I'd like the listing below copied exactly, with the images left out.

**Data excerpt**:
****************************************

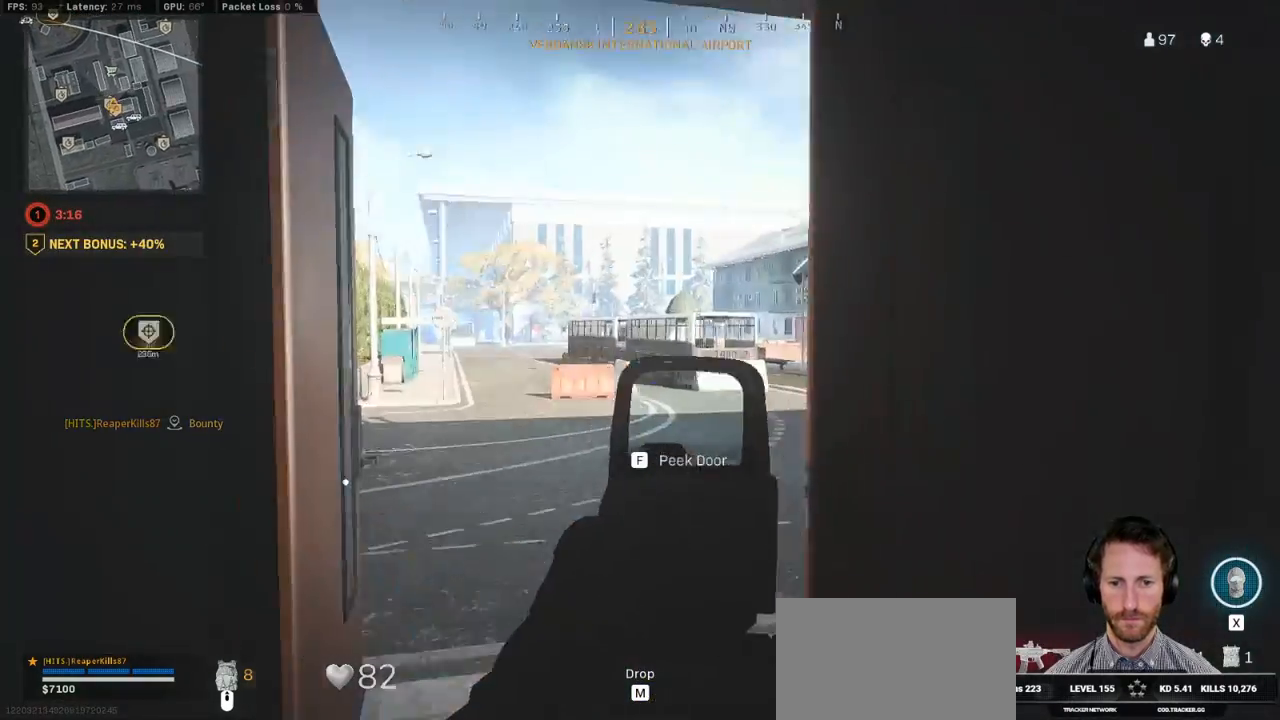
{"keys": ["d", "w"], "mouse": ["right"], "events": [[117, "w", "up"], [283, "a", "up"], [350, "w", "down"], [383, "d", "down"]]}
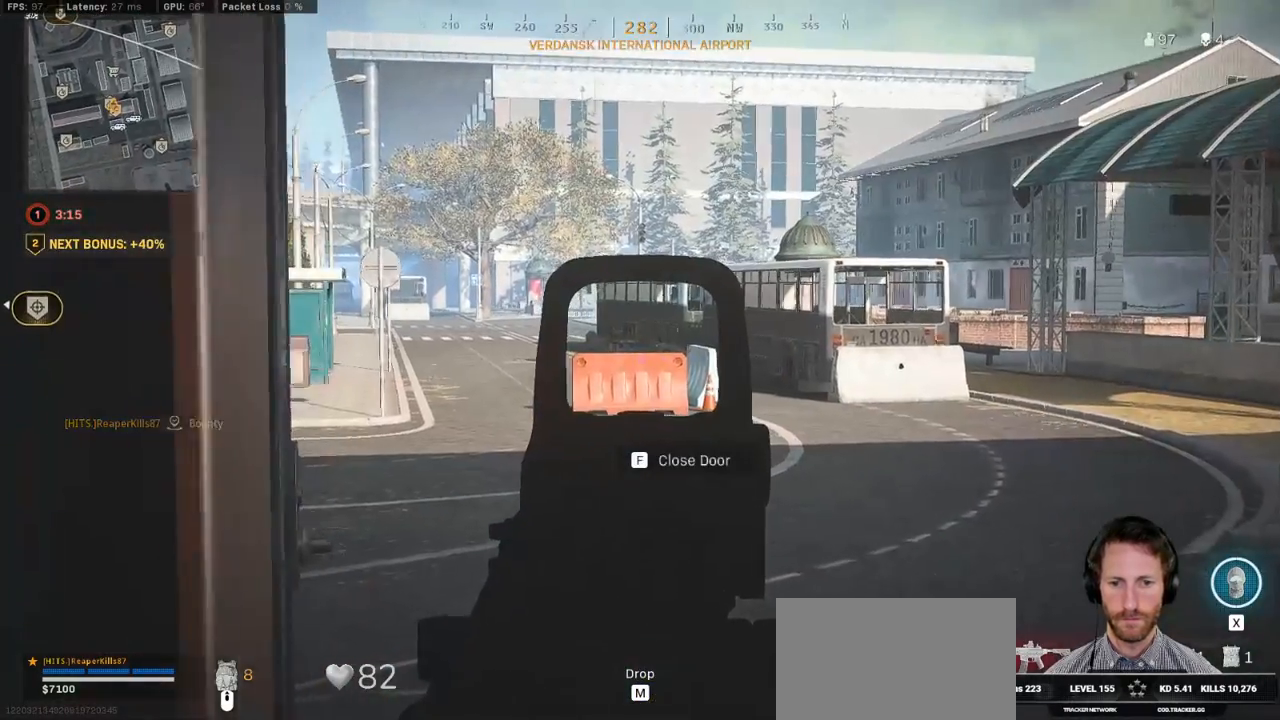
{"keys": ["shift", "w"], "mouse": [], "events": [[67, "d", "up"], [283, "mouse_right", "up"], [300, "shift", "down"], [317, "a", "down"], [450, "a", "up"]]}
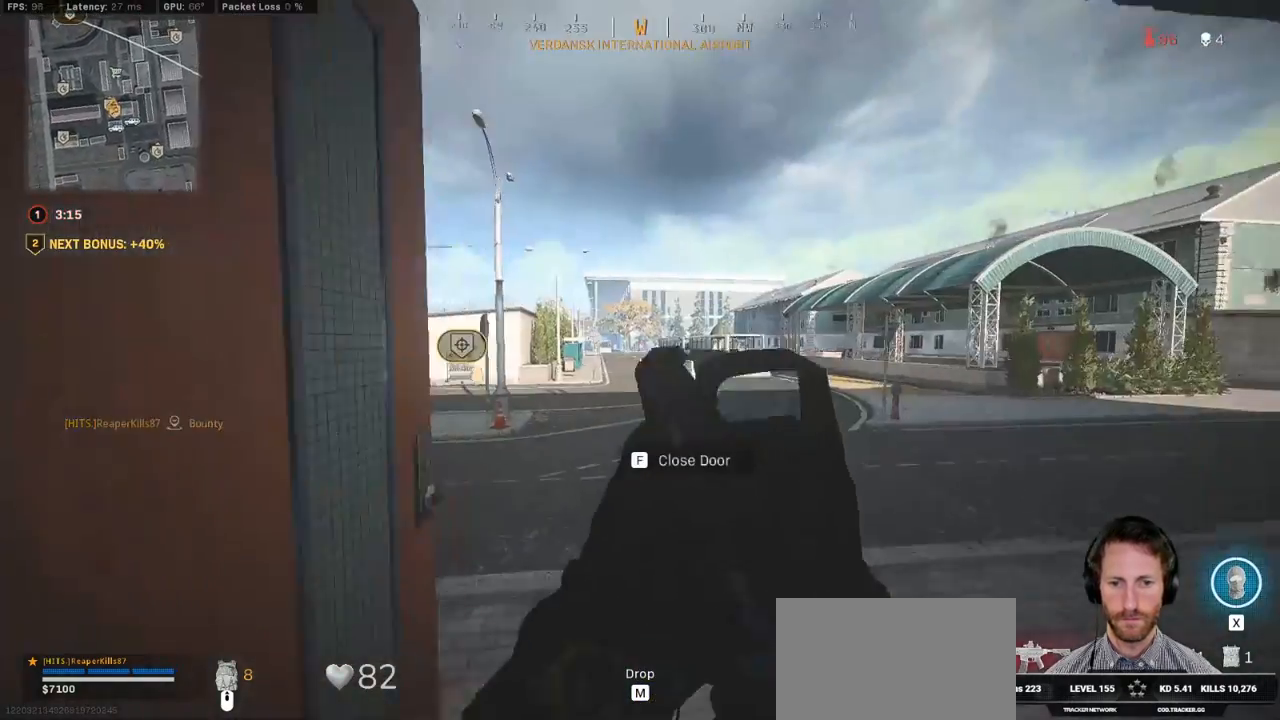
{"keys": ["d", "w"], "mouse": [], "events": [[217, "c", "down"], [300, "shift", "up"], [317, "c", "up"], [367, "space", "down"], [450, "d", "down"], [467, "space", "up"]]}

****************************************

**Answer box**:
{"keys": ["d", "w"], "mouse": ["right"], "events": [[117, "w", "up"], [283, "a", "up"], [350, "w", "down"], [383, "d", "down"]]}
{"keys": ["shift", "w"], "mouse": [], "events": [[67, "d", "up"], [283, "mouse_right", "up"], [300, "shift", "down"], [317, "a", "down"], [450, "a", "up"]]}
{"keys": ["d", "w"], "mouse": [], "events": [[217, "c", "down"], [300, "shift", "up"], [317, "c", "up"], [367, "space", "down"], [450, "d", "down"], [467, "space", "up"]]}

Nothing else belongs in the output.